I’m about to give Roxanne the standard old you-can-wear-one-of-my-shirts routine, but the lowering of my eyes to the hideous sleeping ensemble she’s clutching for dear life stops me. At first, I was shocked she’d pack something so warm, our nighttime temperatures never get close to freezing, but when I sent Clover and Rocco home, it made sense. We’re not in winter, but the iciness of untouched waters is always a little cool.
Roxanne’s emotions don’t know which way to swing when I say, “While you shower and change, I’ll conduct my meeting with Alice before grabbing you something to eat.” She’s excited about washing up and being fed, but her eagerness waivered during the middle portion of my sentence.
Good. That’s exactly how my competitors should see her. Wide-eyed about everything I do, terrified she could lose me at any moment, and seemingly under my thumb—the perfect Cartel wife combination.

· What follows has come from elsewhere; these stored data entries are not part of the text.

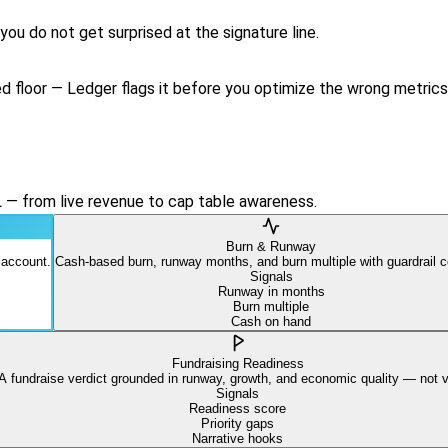
ou do not get surprised at the signature line.
 floor — Ledger flags it before you optimize the wrong metrics
L — from live revenue to cap table awareness.
Burn & Runway
 account.
Cash-based burn, runway months, and burn multiple with guardrail c
Signals
Runway in months
Burn multiple
Cash on hand
Fundraising Readiness
A fundraise verdict grounded in runway, growth, and economic quality — not v
Signals
Readiness score
Priority gaps
Narrative hooks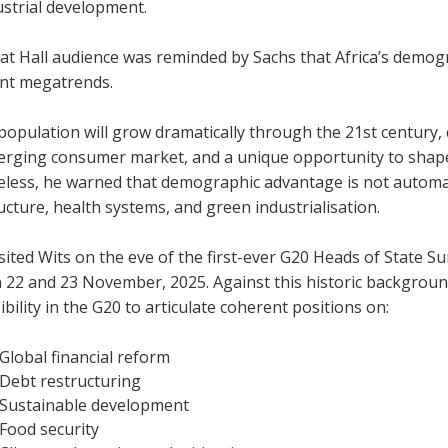
ustrial development.
t Hall audience was reminded by Sachs that Africa’s demogra
nt megatrends.
 population will grow dramatically through the 21st century,
erging consumer market, and a unique opportunity to shape 
ess, he warned that demographic advantage is not automatic
ucture, health systems, and green industrialisation.
sited Wits on the eve of the first-ever G20 Heads of State S
 22 and 23 November, 2025. Against this historic background
bility in the G20 to articulate coherent positions on:
Global financial reform
Debt restructuring
Sustainable development
Food security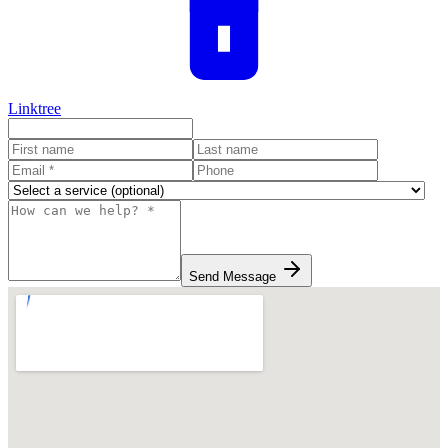
Linktree
Send Message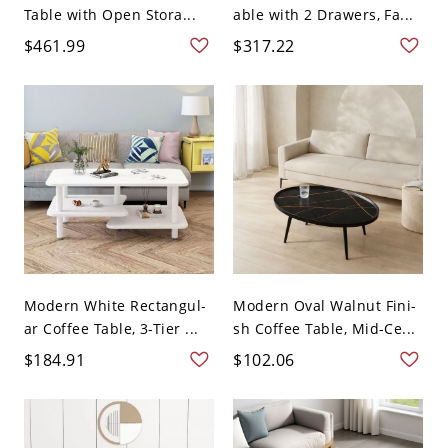
Table with Open Stora...
able with 2 Drawers, Fa...
$461.99
$317.22
Modern White Rectangul-
Modern Oval Walnut Fini-
ar Coffee Table, 3-Tier ...
sh Coffee Table, Mid-Ce...
$184.91
$102.06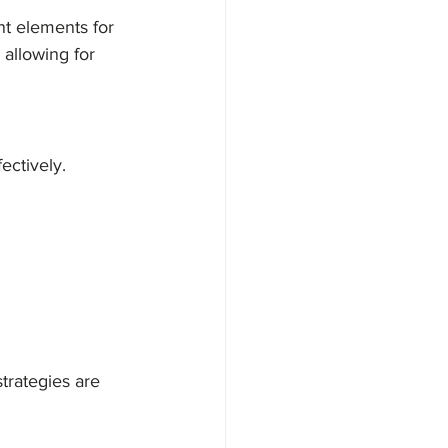
nt elements for 
allowing for 
ectively. 
trategies are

“In you go,” I say with a smirk, praying a smile will hide the yearning roaring through my veins. I’m not thickening below the belt because she appears to have the makings of a mafia kingpin’s wife, it’s from the way her pupils widen when she spotted Alice standing at the top of the stairs waiting for me. She’s being hit with the same crass feelings that swamped me when the dweeb she called her ‘boyfriend’ located her clit. I didn’t want him touching her, but for the life of me, I couldn’t stop him. It was like seeing a family sedan stuck on the tracks as a train barrels toward them. I shouldn’t have watched, but I did, and I devoured every second of it.
As I do again now.
The tint Roxanne’s eyes get when she’s jealous is even more intoxicating than when she comes. It makes them a murkier green like they’re too tainted for me to corrupt.